Godse a.k.a Viswanath Ramachandra and his group kidnap several influential politicians in Hyderabad. Godse has a strange set of demands from the State if they are to be freed. He only wants a special officer Vaishali to negotiate this deal. What connects Godse to Vaishali and what compels him to take on the system?

Review:

There are two ways to approach a vigilante drama - one could sugarcoat the protagonist’s anger against the system with adequate commercial flavour to drive the message across or one could take the serious, intense route to convey his side of the story. Godse chooses the latter but only sounds like a loud rant with no larger purpose.

The film talks truth to power in an angst-filled tone and tries to be the voice of many youngsters who settle for a meagre existence despite their strong academic credentials. Point taken sir, but the storytelling needs to have a larger purpose and a direction too to strike a chord. Films like Godse happen when a director is obsessed with an idea more than a story.

The so-called vigilante Godse in a negotiation call with cops calls a female officer ‘hot’, even asks for her ‘measurements’ and to show him her ‘physique’. How is a viewer supposed to empathise with a man who’s notorious for his loose talk, even if he was standing for a tall cause?

Godse believes he’s a God-sent saviour for the country and is too naive to believe that killing all corrupt bureaucrats in one stroke will be a panacea for the public. When the film gets to his backstory and the injustice meted out to his loved ones, the treatment is too generic, melodramatic and old-school - everyone in the story indulgently looks into the camera and shouts at the top of their voice.

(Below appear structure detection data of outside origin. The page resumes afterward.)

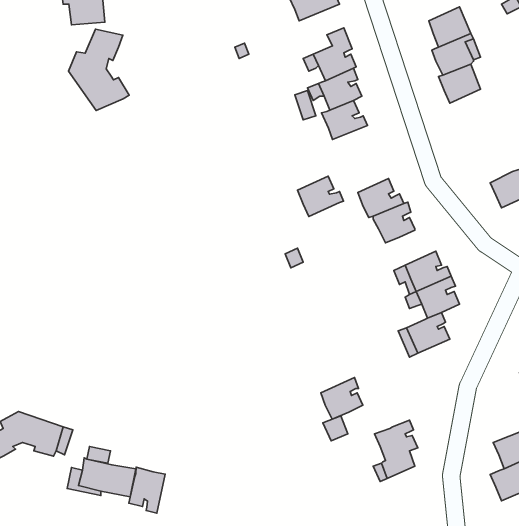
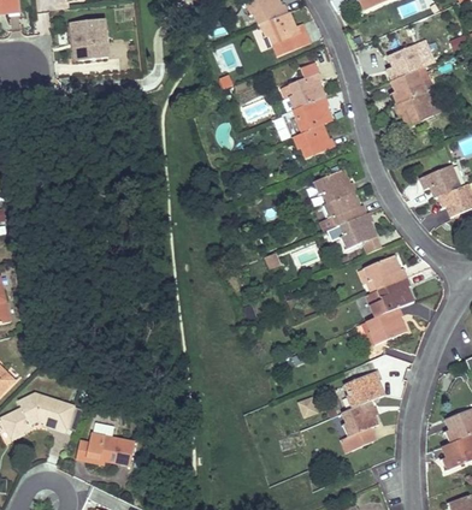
building: [69,29,129,111] -> none
building: none -> [424,165,460,198]
building: [298,176,344,217] -> [317,170,356,204]
building: [321,377,363,419] -> [347,370,383,407]
building: [129,467,165,513] -> none

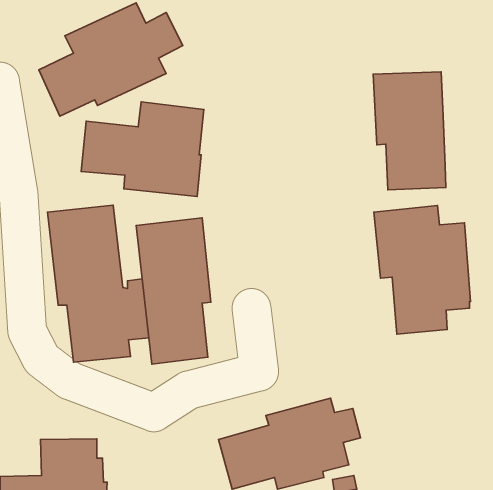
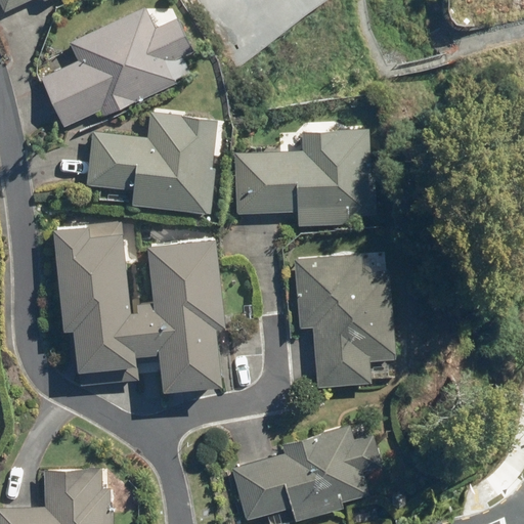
building: [373,72,446,190] -> none
building: none -> [233,129,378,227]
building: [374,205,470,334] -> [294,253,396,389]

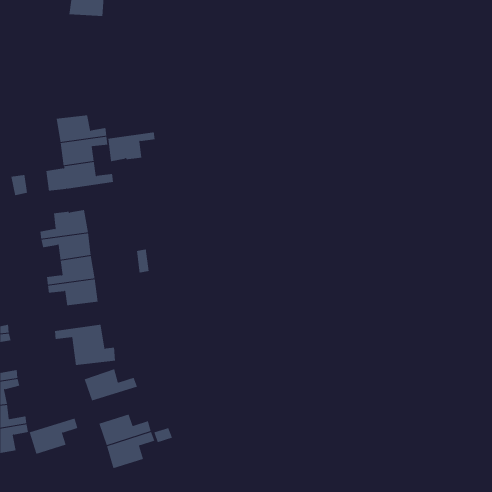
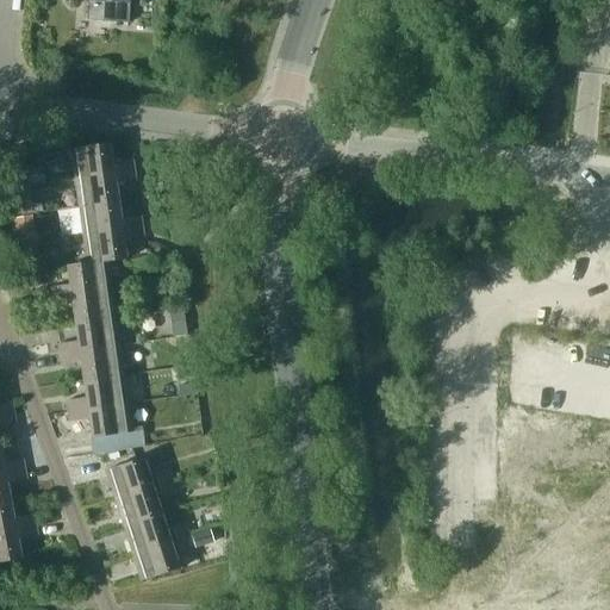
building: [107,132,156,162] -> [82,225,142,262]
building: none -> [66,373,125,409]
building: [29,418,78,454] -> [113,478,174,523]

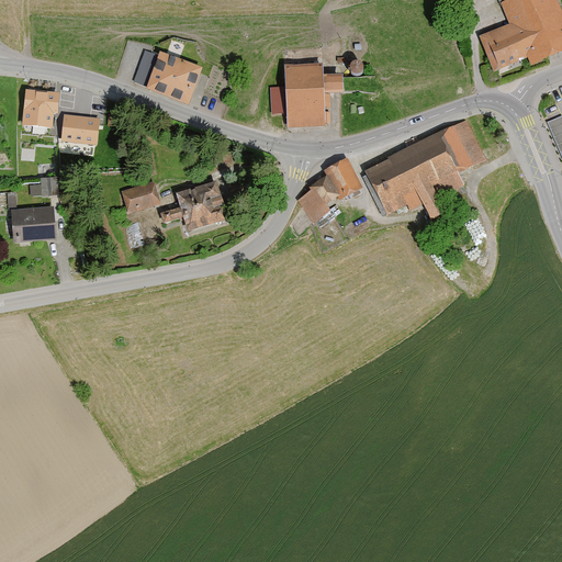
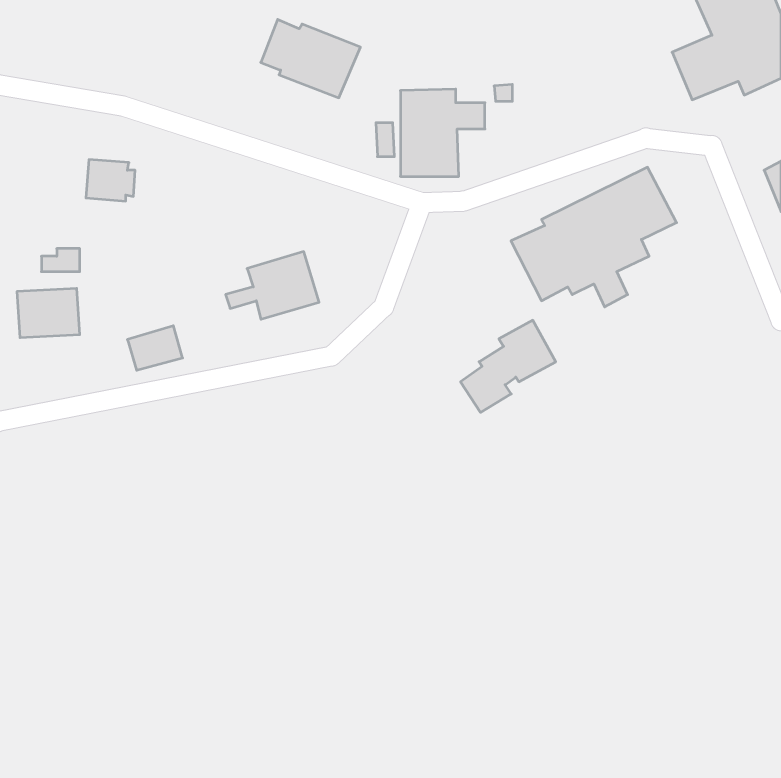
building: [133,47,204,103] -> [261,19,360,98]
building: [22,88,54,128] -> none
building: [296,157,364,223] -> [461,320,556,412]
building: [121,180,160,212] -> [127,326,183,370]

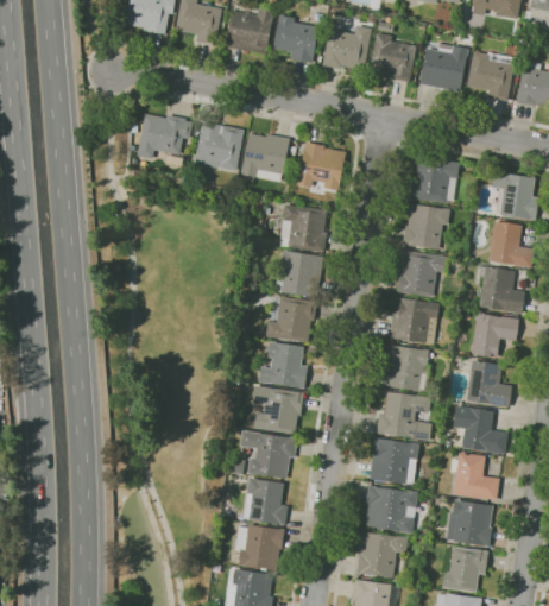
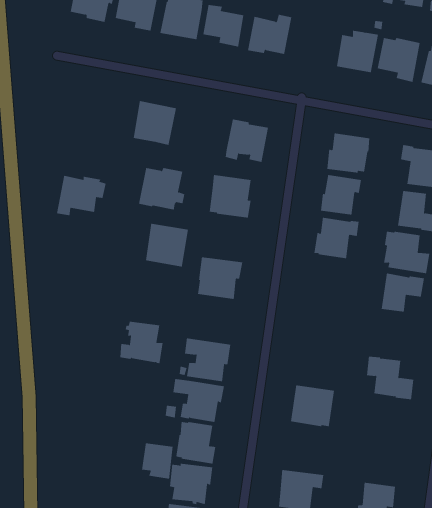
building: [370,32,416,81] -> none
building: [137,113,193,158] -> [56,175,106,216]
building: [240,133,292,181] -> [138,167,185,210]
building: [274,248,323,297] -> [145,223,189,267]
building: [390,296,440,342] -> none
building: [259,341,308,389] -> [120,321,163,364]
building: [383,345,429,390] -> none
building: [466,360,512,408] -> none
building: [376,391,433,441] -> none
building: [450,452,499,500] -> none
building: [366,485,417,532] -> none
building: [446,499,493,547] -> none
building: none -> [142,443,173,479]

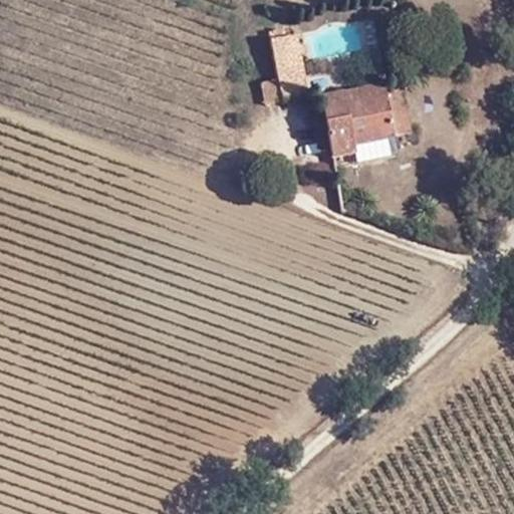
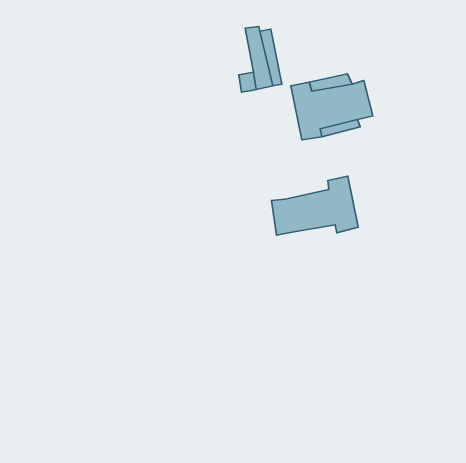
building: none -> [272,176,358,235]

The story is relevant only when it tries to mirror the frustration of many NRI businessmen who return to their home country with a lot of hope and lose all their enthusiasm for their dreams owing to bureaucratic red-tapism and corruption. Godse throws many stats at you to justify its stance though the story lacks detailing and is perennially in ‘activist’ mode.

Director Shankar has created a unique brand for himself in vigilante sagas over the years and modern-day filmmakers continue to make vain attempts to recreate his magic on the big screen. The former’s purpose is always clear - to entertain the average viewer and the anger against the system is only a tool to drive the story.

Godse isn’t even worthy of being labelled a poor man’s Gentleman and it’s hard to take the film seriously, given the below-par filmmaking. The director’s idea of style is to make most of the characters in the film wear black blazers and funky overcoats. The background score is painfully over-the-top and there’s no focus on the craft or the technical appeal.

There’s no dearth of potential in Satyadev but he must not underestimate himself and be a part of lousy attempts like these time and again. He hams too much and struggles to shoulder a weak script. Aishwarya Lekshmi may have chosen Godse because it doesn’t slot her as a regular commercial heroine. However, her role and the film are forgettable, to put it mildly.

None of the supporting actors makes an impact, be it Sijju Menon or Prudhviraj or Noel Sean or Chaitanya Krishna. Brahmaji and Tanikella Bharani have nothing much to offer either. The special appearances of Priyadarshi and Naga Babu are wasted. The sensationalised references to Nathuram Godse were unwarranted.

Verdict:

But for Satyadev and Aishwarya Lekshmi, Godse, inspired by director Shankar’s vigilante sagas, is largely intolerable.